After unpacking the kit the first thing I noticed was a large colorful resistor color-code chart - in times of SMD components this is probably not so relevant for general use but the kit uses leaded devices and color-coded resistors (also included are short lengths of wire jumpers). The kit manual is extremely well organized with instructions for ten experiments which use solar energy to power electronic circuits. All the instructions are in English and the kit retails at a price of £19.95 for members.

The booklet starts out with a brief description of the components contained in the kit, from the solar cell via the function of a resistor, diode, Zener diode, LED, transistor, piezo transducer to the preprogrammed, eight-legged PIC10F220. These descriptions are quite important for the kit’s target audience, who otherwise would have more difficulty understanding how the individual circuits work. There are some extra components supplied in the kit than are strictly necessary to carry out all the experiments. In my kit there were more resistors, two transistors and twice the number of diodes required which is reassuring if anything gets broken or lost.


All experiments are carried out on the supplied prototyping plug-board. For each experiment there is a double-page spread with a schematic, a wiring layout as well as a functional description of the circuit. The series of projects begins with the simplest hardware experiment; to make an LED light up, equivalent to the ‘Hello World’ message for software projects.
This circuit consists of a solar cell (by the way, a sample with eight subcells for a maximum of 5 V and a maximum of 30 mA), a series resistor and a red LED is, which of course is ultra simple, but at the start its probably more important for newbies to get quick success rather than achieve any great insights. After all, you could of course plug the LED in the wrong way round. For me, Experiment 1 was a success.
The experiments get progressively more complicated: from a microcontroller controlled flashing LED via a solar powered battery recharging station for two AAA NiMh rechargeable batteries (batteries are not included but the battery holder is), a light-dependent tone generator, which together with the piezo transducer builds a ‘playable’ solar musical instrument. Once they have gone through all the projects newbies will have gained the confidence to start playing around with their own designs. Luckily, young eyes are much better than mine at making out the small print on the diodes.
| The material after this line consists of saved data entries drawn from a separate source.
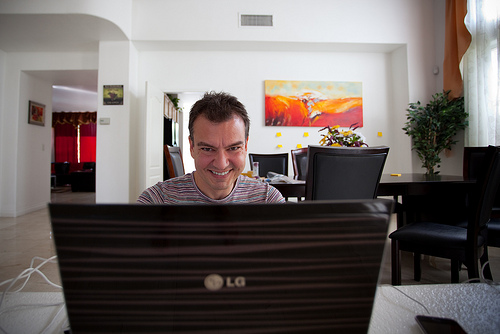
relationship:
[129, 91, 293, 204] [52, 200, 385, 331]
man using laptop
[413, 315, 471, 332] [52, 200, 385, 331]
phone next to laptop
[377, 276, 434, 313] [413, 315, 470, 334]
cable attached to phone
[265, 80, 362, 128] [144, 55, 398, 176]
painting on wall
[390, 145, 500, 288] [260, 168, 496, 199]
black chair in front of table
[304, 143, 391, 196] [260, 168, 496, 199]
chair in front of table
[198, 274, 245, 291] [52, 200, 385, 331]
logo on laptop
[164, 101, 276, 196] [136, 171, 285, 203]
man smiling wearing shirt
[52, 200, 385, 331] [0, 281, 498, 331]
laptop on table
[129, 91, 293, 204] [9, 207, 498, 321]
man sitting behind table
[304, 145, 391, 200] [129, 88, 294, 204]
chair behind man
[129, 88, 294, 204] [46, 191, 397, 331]
man on laptop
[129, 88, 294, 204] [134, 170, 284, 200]
man wearing shirt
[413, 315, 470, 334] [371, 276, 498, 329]
phone on table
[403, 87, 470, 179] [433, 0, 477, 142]
plant next to curtain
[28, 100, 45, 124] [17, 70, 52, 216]
picture on wall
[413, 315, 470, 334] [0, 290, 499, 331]
phone sitting on desk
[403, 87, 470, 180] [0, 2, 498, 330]
plant in corner of room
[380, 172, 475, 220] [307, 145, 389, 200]
table and chair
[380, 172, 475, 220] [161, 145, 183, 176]
table and chair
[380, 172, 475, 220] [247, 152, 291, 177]
table and chair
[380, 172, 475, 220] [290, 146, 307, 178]
table and chair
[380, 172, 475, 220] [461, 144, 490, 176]
table and chair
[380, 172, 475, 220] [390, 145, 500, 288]
table and black chair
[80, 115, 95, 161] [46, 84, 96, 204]
curtain in other room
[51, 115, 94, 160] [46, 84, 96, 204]
curtain in other room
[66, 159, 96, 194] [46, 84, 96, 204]
chair in other room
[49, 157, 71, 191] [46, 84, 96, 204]
chair in other room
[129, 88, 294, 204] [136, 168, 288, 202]
man has shirt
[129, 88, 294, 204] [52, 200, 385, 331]
man sits behind laptop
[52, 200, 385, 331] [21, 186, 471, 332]
laptop on table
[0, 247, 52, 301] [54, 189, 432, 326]
cables behind laptop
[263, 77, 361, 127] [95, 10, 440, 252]
picture on wall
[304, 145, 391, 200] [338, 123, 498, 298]
chair at table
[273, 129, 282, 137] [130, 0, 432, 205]
sticker on wall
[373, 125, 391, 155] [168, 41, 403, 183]
sticker on wall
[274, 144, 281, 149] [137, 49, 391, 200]
sticker on wall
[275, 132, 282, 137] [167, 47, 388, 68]
sticker on wall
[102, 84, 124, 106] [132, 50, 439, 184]
picture on wall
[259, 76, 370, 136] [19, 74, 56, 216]
picture on wall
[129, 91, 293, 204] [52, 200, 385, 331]
man in front of laptop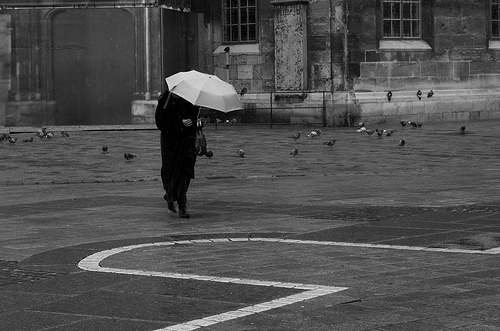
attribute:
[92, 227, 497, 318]
white line — white 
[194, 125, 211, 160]
bag — small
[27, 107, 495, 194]
road — cobblestone 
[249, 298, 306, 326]
bird poop — bird 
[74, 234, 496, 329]
line — white 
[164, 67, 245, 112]
umbrella — opened  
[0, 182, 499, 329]
walkway — Wet cement walk 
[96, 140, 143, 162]
pigeons — two dark 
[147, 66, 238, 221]
person — walking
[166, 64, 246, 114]
umbrella — white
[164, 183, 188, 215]
boots — black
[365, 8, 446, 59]
wall — stone 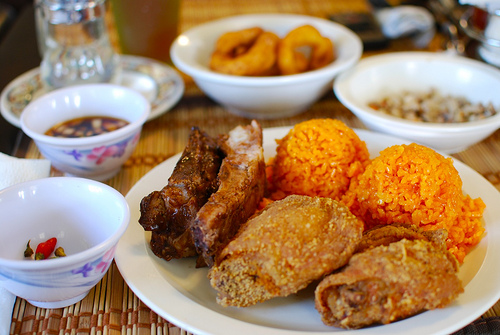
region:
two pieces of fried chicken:
[231, 216, 407, 333]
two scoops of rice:
[297, 110, 453, 252]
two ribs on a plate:
[147, 111, 255, 278]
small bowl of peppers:
[13, 211, 91, 302]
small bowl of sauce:
[34, 105, 130, 175]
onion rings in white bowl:
[202, 21, 322, 119]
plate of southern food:
[177, 120, 457, 324]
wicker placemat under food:
[24, 295, 111, 333]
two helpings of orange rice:
[281, 114, 457, 238]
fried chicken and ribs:
[177, 179, 391, 333]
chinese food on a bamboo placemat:
[7, 4, 488, 322]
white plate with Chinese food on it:
[118, 120, 493, 329]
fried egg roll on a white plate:
[316, 238, 463, 328]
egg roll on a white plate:
[198, 193, 365, 305]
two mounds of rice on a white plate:
[270, 120, 484, 253]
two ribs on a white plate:
[138, 120, 265, 266]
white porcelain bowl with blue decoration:
[0, 174, 132, 307]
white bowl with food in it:
[336, 48, 496, 155]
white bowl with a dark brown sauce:
[23, 79, 151, 186]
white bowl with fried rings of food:
[168, 13, 361, 117]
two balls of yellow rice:
[318, 123, 471, 238]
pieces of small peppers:
[17, 227, 77, 264]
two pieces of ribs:
[194, 152, 294, 214]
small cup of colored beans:
[389, 69, 479, 137]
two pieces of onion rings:
[183, 40, 328, 90]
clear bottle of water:
[31, 3, 121, 78]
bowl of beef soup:
[29, 104, 131, 146]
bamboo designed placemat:
[102, 303, 145, 320]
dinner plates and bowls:
[19, 89, 499, 259]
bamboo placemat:
[14, 121, 494, 331]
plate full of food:
[124, 123, 498, 329]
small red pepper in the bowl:
[31, 233, 56, 258]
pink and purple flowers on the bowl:
[4, 251, 118, 287]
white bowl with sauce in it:
[22, 83, 147, 167]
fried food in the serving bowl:
[210, 25, 332, 79]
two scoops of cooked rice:
[274, 117, 481, 248]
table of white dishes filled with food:
[0, 15, 497, 327]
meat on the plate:
[138, 122, 263, 264]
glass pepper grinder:
[40, 3, 110, 90]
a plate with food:
[122, 103, 493, 304]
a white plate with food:
[147, 84, 459, 286]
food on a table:
[182, 101, 445, 324]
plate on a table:
[161, 120, 493, 330]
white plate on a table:
[132, 98, 462, 333]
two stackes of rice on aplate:
[187, 43, 479, 333]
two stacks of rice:
[229, 95, 442, 322]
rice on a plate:
[197, 106, 459, 316]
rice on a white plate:
[182, 123, 454, 329]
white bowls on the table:
[16, 73, 254, 309]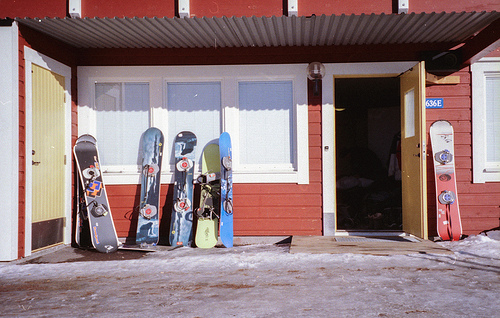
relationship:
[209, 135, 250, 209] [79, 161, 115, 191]
snowboard has graphics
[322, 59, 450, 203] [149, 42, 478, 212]
door of business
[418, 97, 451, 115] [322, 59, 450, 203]
636e by door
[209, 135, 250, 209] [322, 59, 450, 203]
snowboard by door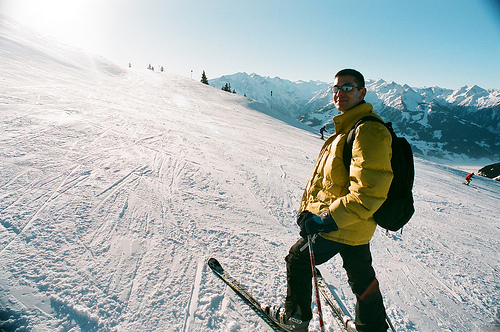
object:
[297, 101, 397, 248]
jacket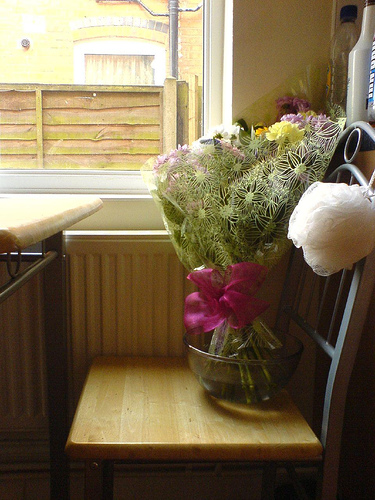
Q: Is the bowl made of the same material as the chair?
A: No, the bowl is made of glass and the chair is made of wood.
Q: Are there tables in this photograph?
A: Yes, there is a table.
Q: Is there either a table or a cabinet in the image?
A: Yes, there is a table.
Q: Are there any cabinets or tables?
A: Yes, there is a table.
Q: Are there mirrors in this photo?
A: No, there are no mirrors.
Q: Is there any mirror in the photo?
A: No, there are no mirrors.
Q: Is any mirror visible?
A: No, there are no mirrors.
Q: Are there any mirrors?
A: No, there are no mirrors.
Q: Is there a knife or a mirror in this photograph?
A: No, there are no mirrors or knives.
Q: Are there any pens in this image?
A: No, there are no pens.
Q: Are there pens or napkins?
A: No, there are no pens or napkins.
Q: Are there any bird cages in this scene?
A: No, there are no bird cages.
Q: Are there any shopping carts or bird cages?
A: No, there are no bird cages or shopping carts.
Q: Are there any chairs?
A: Yes, there is a chair.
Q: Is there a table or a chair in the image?
A: Yes, there is a chair.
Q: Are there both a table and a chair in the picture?
A: Yes, there are both a chair and a table.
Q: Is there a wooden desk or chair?
A: Yes, there is a wood chair.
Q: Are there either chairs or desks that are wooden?
A: Yes, the chair is wooden.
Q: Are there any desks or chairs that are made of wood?
A: Yes, the chair is made of wood.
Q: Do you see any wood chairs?
A: Yes, there is a wood chair.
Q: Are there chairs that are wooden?
A: Yes, there is a chair that is wooden.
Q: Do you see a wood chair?
A: Yes, there is a chair that is made of wood.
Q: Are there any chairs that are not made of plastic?
A: Yes, there is a chair that is made of wood.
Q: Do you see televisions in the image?
A: No, there are no televisions.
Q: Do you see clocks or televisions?
A: No, there are no televisions or clocks.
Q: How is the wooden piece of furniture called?
A: The piece of furniture is a chair.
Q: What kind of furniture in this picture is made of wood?
A: The furniture is a chair.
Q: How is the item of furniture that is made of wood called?
A: The piece of furniture is a chair.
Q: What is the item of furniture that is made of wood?
A: The piece of furniture is a chair.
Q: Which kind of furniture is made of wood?
A: The furniture is a chair.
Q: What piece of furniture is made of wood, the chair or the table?
A: The chair is made of wood.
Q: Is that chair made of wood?
A: Yes, the chair is made of wood.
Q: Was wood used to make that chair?
A: Yes, the chair is made of wood.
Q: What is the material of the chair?
A: The chair is made of wood.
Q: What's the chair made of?
A: The chair is made of wood.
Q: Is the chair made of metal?
A: No, the chair is made of wood.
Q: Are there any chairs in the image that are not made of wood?
A: No, there is a chair but it is made of wood.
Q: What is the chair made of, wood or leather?
A: The chair is made of wood.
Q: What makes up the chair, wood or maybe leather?
A: The chair is made of wood.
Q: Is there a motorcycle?
A: No, there are no motorcycles.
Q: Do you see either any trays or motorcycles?
A: No, there are no motorcycles or trays.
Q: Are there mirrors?
A: No, there are no mirrors.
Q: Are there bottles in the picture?
A: Yes, there is a bottle.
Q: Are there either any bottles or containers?
A: Yes, there is a bottle.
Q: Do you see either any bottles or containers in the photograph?
A: Yes, there is a bottle.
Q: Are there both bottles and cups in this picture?
A: No, there is a bottle but no cups.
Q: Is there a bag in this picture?
A: No, there are no bags.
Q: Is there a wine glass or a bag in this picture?
A: No, there are no bags or wine glasses.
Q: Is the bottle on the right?
A: Yes, the bottle is on the right of the image.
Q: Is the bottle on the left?
A: No, the bottle is on the right of the image.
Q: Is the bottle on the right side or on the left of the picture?
A: The bottle is on the right of the image.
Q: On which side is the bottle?
A: The bottle is on the right of the image.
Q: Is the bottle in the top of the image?
A: Yes, the bottle is in the top of the image.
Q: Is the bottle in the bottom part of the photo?
A: No, the bottle is in the top of the image.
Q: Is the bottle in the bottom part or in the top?
A: The bottle is in the top of the image.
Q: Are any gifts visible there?
A: No, there are no gifts.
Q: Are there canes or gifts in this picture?
A: No, there are no gifts or canes.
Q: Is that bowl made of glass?
A: Yes, the bowl is made of glass.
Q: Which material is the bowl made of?
A: The bowl is made of glass.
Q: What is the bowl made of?
A: The bowl is made of glass.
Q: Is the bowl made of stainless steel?
A: No, the bowl is made of glass.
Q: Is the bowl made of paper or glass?
A: The bowl is made of glass.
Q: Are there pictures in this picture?
A: No, there are no pictures.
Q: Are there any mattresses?
A: No, there are no mattresses.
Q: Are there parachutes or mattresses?
A: No, there are no mattresses or parachutes.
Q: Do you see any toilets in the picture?
A: No, there are no toilets.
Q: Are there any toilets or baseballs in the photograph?
A: No, there are no toilets or baseballs.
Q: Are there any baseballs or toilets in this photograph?
A: No, there are no toilets or baseballs.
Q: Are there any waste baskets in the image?
A: No, there are no waste baskets.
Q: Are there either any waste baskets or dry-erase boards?
A: No, there are no waste baskets or dry-erase boards.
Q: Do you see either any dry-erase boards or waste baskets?
A: No, there are no waste baskets or dry-erase boards.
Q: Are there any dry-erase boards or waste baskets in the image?
A: No, there are no waste baskets or dry-erase boards.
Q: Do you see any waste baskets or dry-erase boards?
A: No, there are no waste baskets or dry-erase boards.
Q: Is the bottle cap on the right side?
A: Yes, the bottle cap is on the right of the image.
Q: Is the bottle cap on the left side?
A: No, the bottle cap is on the right of the image.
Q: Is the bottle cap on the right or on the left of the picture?
A: The bottle cap is on the right of the image.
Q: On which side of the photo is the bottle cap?
A: The bottle cap is on the right of the image.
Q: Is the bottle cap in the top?
A: Yes, the bottle cap is in the top of the image.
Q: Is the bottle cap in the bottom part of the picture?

DiodenNB: The microcontroller comes packaged in non-conductive foam but nowhere in the booklet is there any information on the correct handling of ICs. As a lifelong tinkerer I thought I might be able to help out here (and try to explain what a microcontroller actually is). It’s probably a good idea to stay on hand to help out when something is not clear for experimenters this young. There is no need to worry about the microcontroller being damaged by mistreatment, the solar cell supplies too little voltage and current to do any real harm. It should therefore be able to survive virtually any wiring mix ups.